Parkin and PINK1 Patient iPSC-Derived Midbrain Dopamine Neurons Exhibit Mitochondrial Dysfunction and α-Synuclein Accumulation

Summary Parkinson's disease (PD) is characterized by the selective loss of dopamine neurons in the substantia nigra; however, the mechanism of neurodegeneration in PD remains unclear. A subset of familial PD is linked to mutations in PARK2 and PINK1, which lead to dysfunctional mitochondria-related proteins Parkin and PINK1, suggesting that pathways implicated in these monogenic forms could play a more general role in PD. We demonstrate that the identification of disease-related phenotypes in PD-patient-specific induced pluripotent stem cell (iPSC)-derived midbrain dopamine (mDA) neurons depends on the type of differentiation protocol utilized. In a floor-plate-based but not a neural-rosette-based directed differentiation strategy, iPSC-derived mDA neurons recapitulate PD phenotypes, including pathogenic protein accumulation, cell-type-specific vulnerability, mitochondrial dysfunction, and abnormal neurotransmitter homeostasis. We propose that these form a pathogenic loop that contributes to disease. Our study illustrates the promise of iPSC technology for examining PD pathogenesis and identifying therapeutic targets.

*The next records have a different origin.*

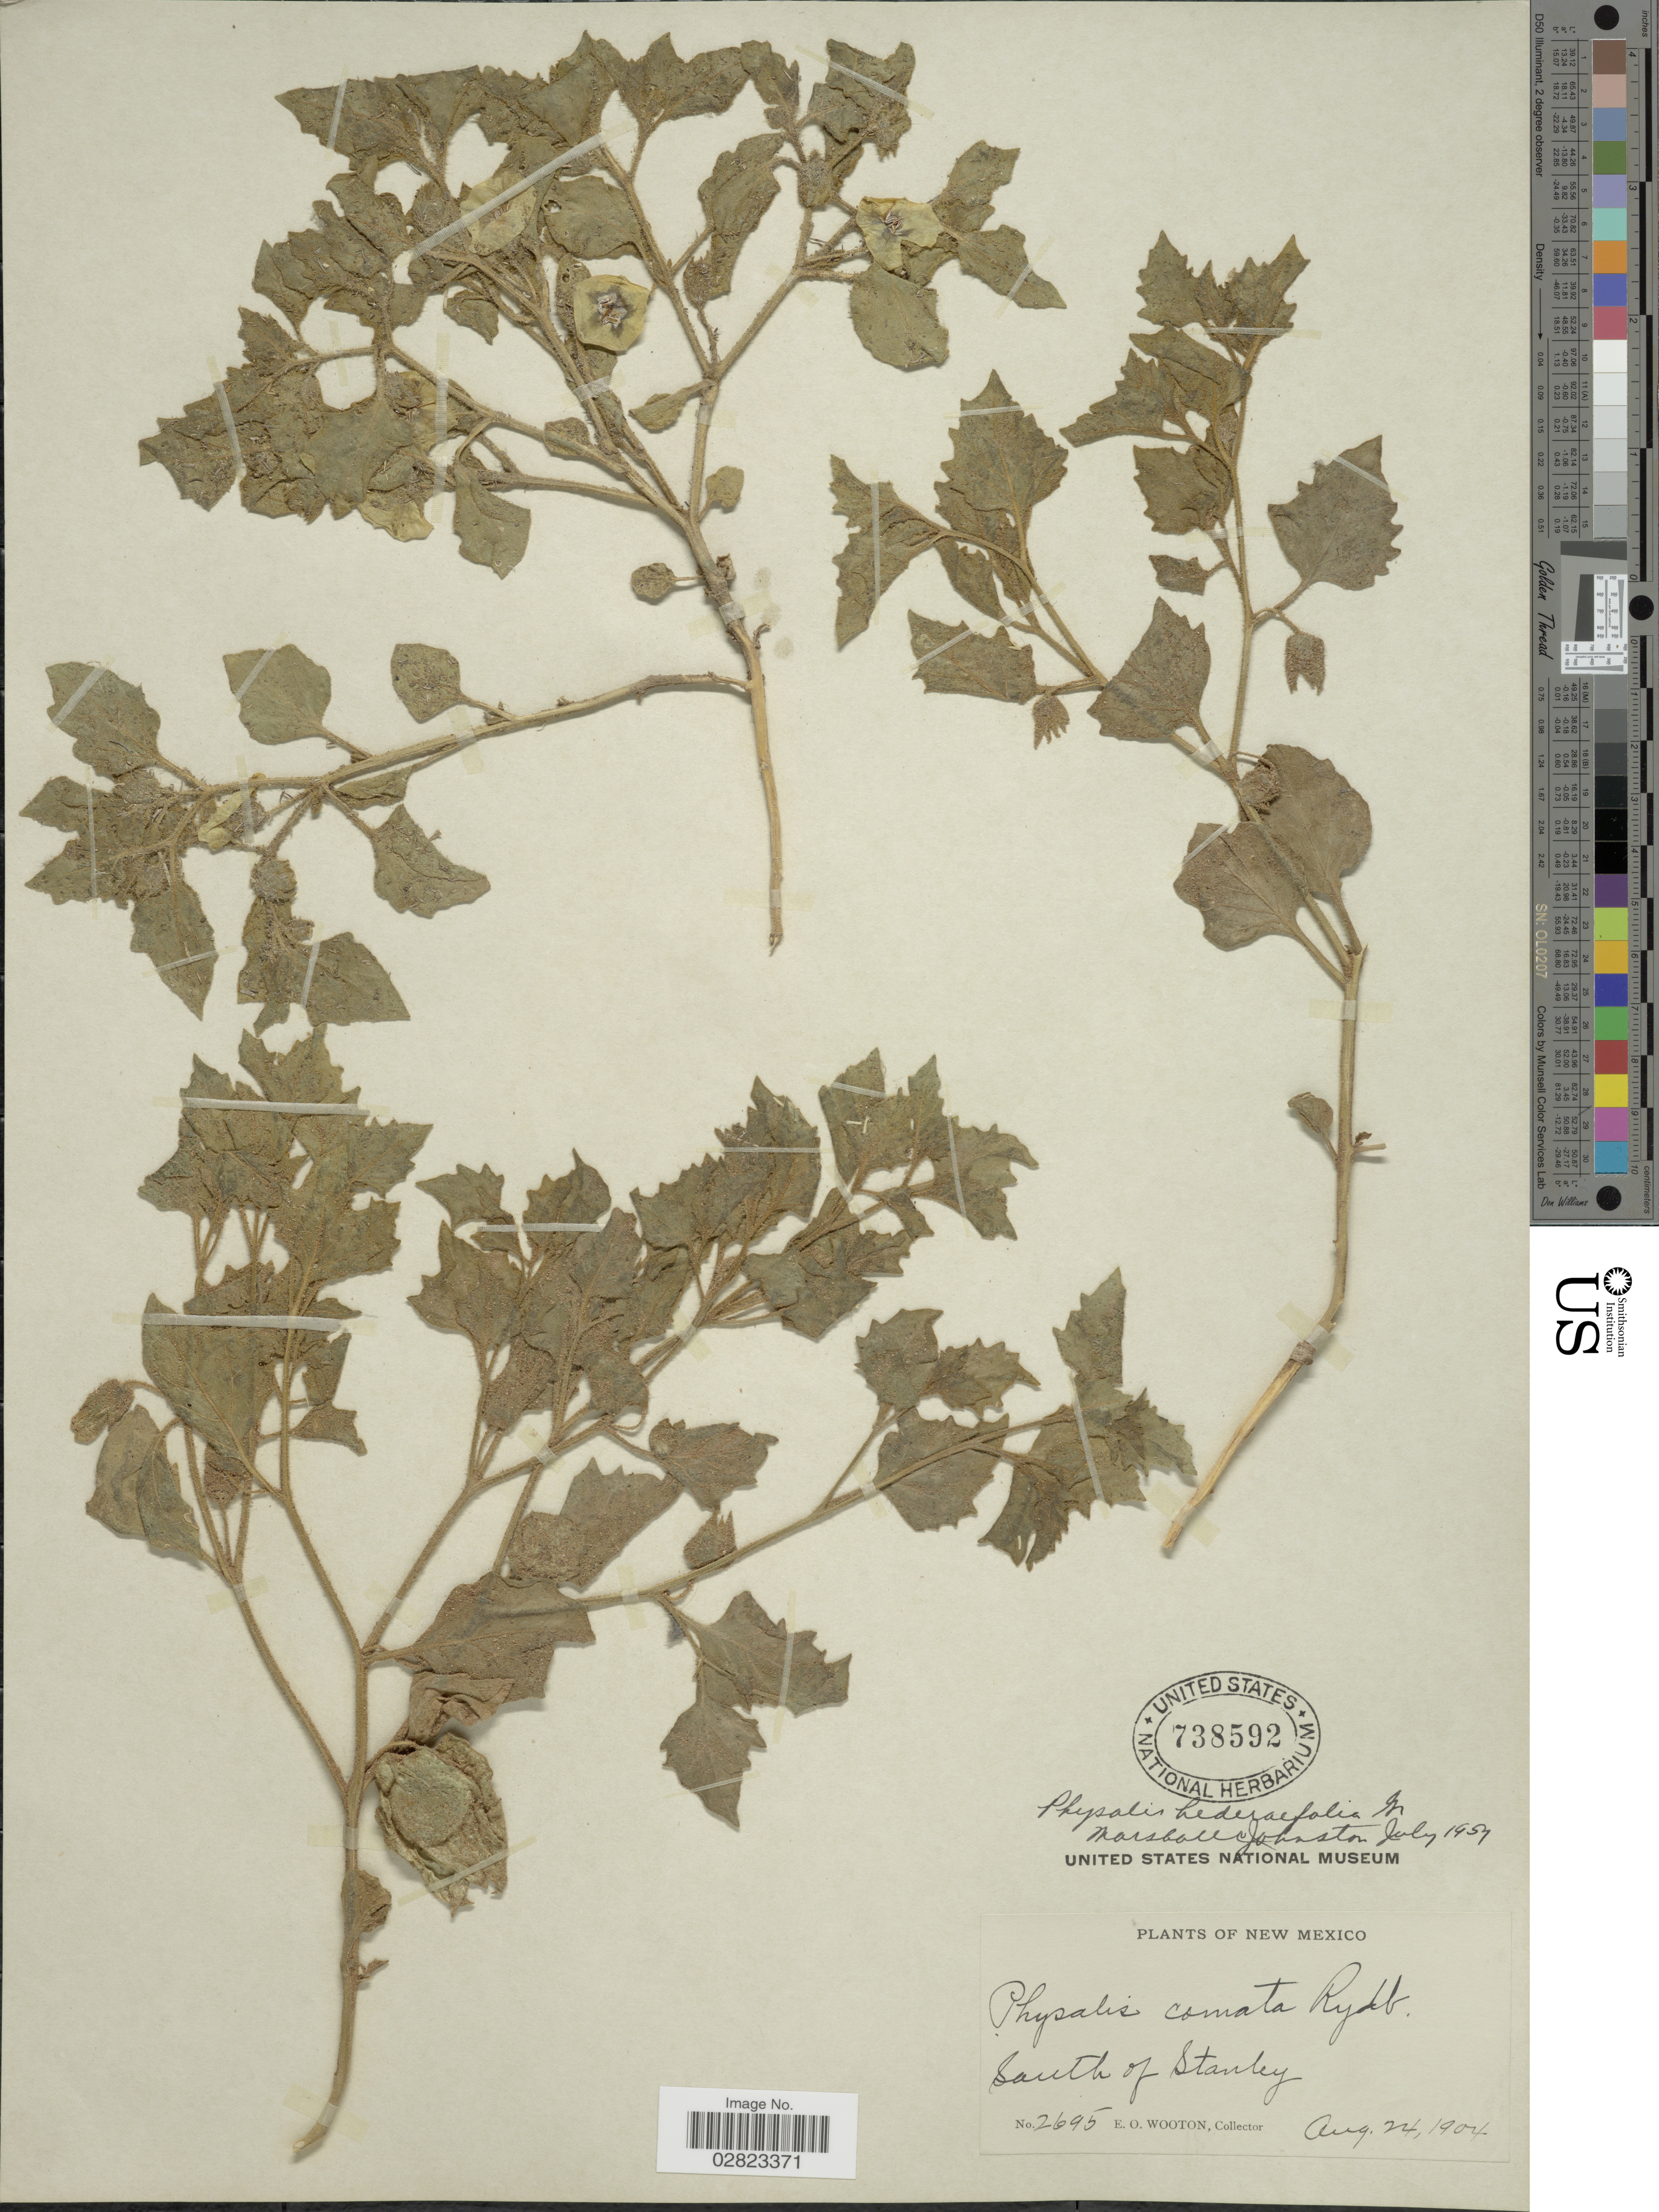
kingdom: Plantae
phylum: Tracheophyta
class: Magnoliopsida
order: Solanales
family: Solanaceae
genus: Physalis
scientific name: Physalis hederifolia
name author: A. Gray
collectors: E. O. Wooton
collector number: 2695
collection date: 1904-08-24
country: United States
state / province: New Mexico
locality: South of Stanley.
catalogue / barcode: US 738592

Highlights • Disease modeling study with patient (monogenic)-derived iPSC for Parkinson's disease • Disease phenotypes exhibited by PD iPSC-derived midbrain DA neurons involved • Mitochondria, α-synuclein, selective vulnerability, and neurotransmitter regulation • These phenotypes may interact synergistically throughout PD progression
Shim, Studer, and colleagues demonstrate that using a floor-plate-based differentiation strategy, Parkinson's disease (PD) patient iPSC-derived mDA neurons recapitulate several PD phenotypes, including pathogenic protein accumulation, cell-type-specific vulnerability, mitochondrial dysfunction, and abnormal neurotransmitter homeostasis. The authors further propose that these phenotypes form a pathogenic loop contributing to disease.